MÉRIDA, Yucatán, miércoles 28/01/2026.- Luego de decirle a gente de Ixil que el progreso es dejar de usar alpargatas, la regidora del Partido del Trabajo Berenice Rivera Silva demostró que ella ha progresado mucho y anda en un Ford Mustang, de $1.5 millones.
El costo del auto podría equivaler al precio de dos casas como las que se entregaban en el fraccionamiento San Marcos, lugar del que pareció huir, al salir de prisa y antes de que acabara el evento.
LA HISTORIA: No esperó a que terminara el evento ni a que se apagaran los aplausos, pues antes de que concluyera la entrega de Viviendas para el Bienestar en el fraccionamiento San Marcos, una regidora de Mérida ya se abría paso hacia la salida, con prisa evidente y sin demasiada discreción.
El detalle terminó de robarse la atención cuando el motor rugió: Un Ford Mustang de alta gama, color azul, ese tono que en otros discursos suele provocar urticaria política por su asociación con el PAN. Al volante iba Berenice Rivera Silva, regidora del Partido del Trabajo, lista para arrancar.

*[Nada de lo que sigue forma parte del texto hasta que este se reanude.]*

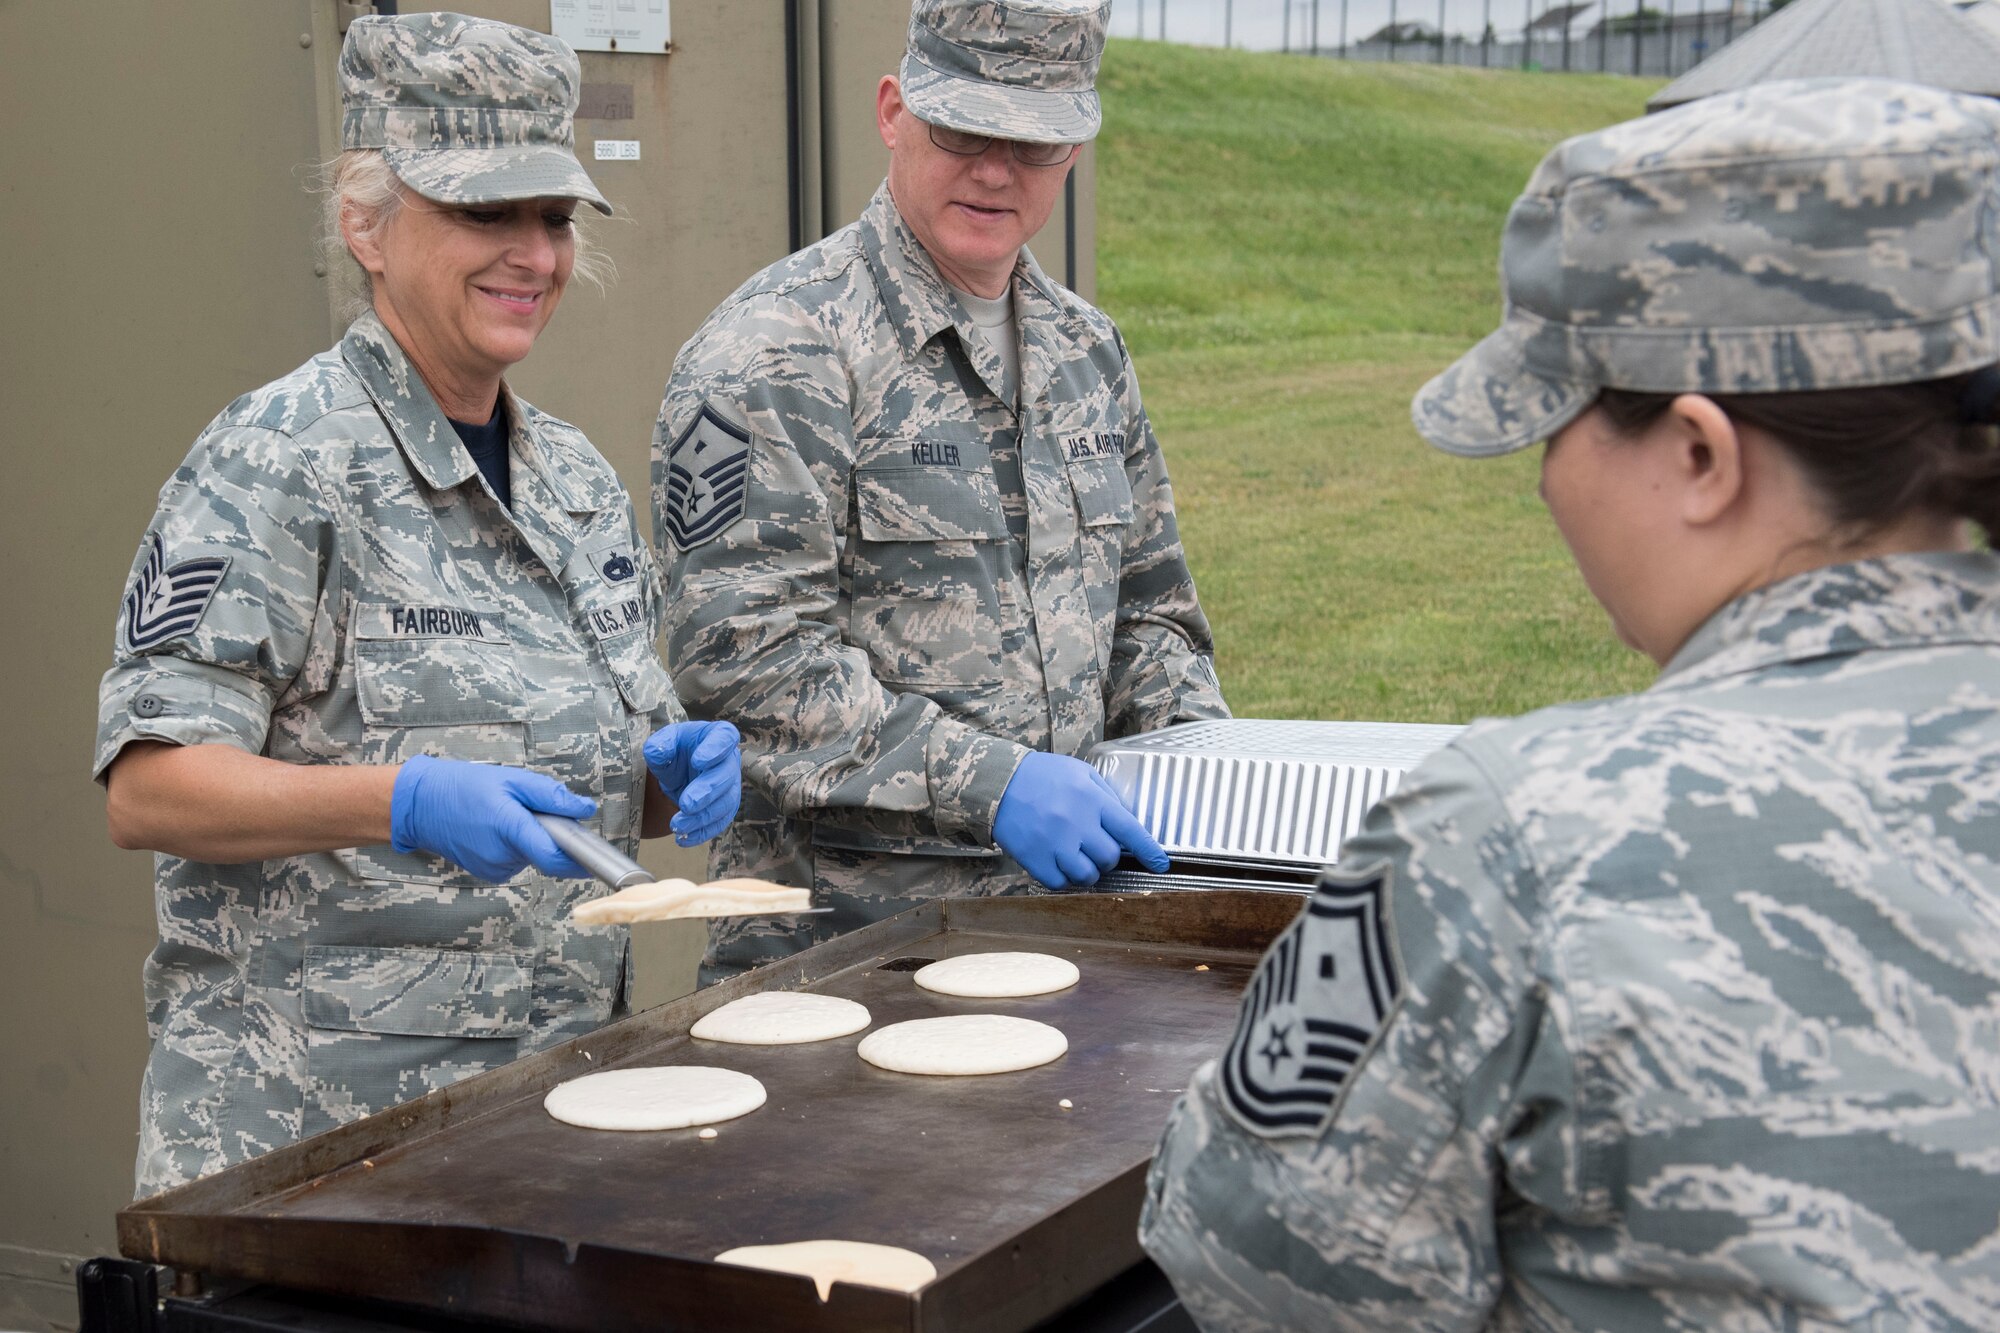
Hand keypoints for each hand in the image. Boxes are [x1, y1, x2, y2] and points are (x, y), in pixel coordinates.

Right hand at [389, 755, 596, 882]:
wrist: (420, 805)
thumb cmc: (463, 787)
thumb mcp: (512, 780)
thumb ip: (551, 796)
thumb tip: (584, 809)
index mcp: (510, 829)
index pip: (554, 858)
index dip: (581, 860)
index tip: (599, 859)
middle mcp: (502, 856)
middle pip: (546, 854)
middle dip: (552, 836)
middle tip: (534, 810)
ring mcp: (492, 868)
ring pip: (532, 856)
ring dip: (533, 839)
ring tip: (508, 814)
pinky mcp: (487, 872)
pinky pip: (517, 859)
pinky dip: (517, 845)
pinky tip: (498, 827)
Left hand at [644, 720, 741, 846]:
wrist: (679, 771)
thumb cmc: (676, 750)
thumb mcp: (664, 742)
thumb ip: (660, 744)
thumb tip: (658, 751)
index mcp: (718, 735)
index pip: (724, 738)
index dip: (715, 750)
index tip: (698, 761)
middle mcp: (729, 760)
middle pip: (725, 776)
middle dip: (707, 792)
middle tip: (686, 804)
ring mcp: (730, 786)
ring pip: (725, 804)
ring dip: (702, 817)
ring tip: (677, 825)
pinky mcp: (726, 808)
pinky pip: (720, 823)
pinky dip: (702, 832)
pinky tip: (684, 838)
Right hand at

El contraste fue inevitable, ya que es vehículo cuyo precio ronda entre los 900 mil pesos y supera con facilidad el millón y medio de pesos, en medio de un acto de carácter social. Algunos asistentes voltearon más por sorpresa que por admiración, pues el costo del auto podría equivaler al costo de dos casas como las que se entregaban en el lugar.
La escena cobra otro matiz si recordamos que en Ixil la misma regidora afirmó que el progreso es dejar de usar alpargatas. Esta vez, el progreso pareció medirse en caballos de fuerza, pintura azul brillante y una retirada anticipada.
No fue una falta ni un delito, más bien es un deleite manejar un Ford Mustang, pero sí una imagen difícil de ignorar: La del político que habla de cercanía con la gente, mientras acelera lejos, incluso antes de que el evento termine.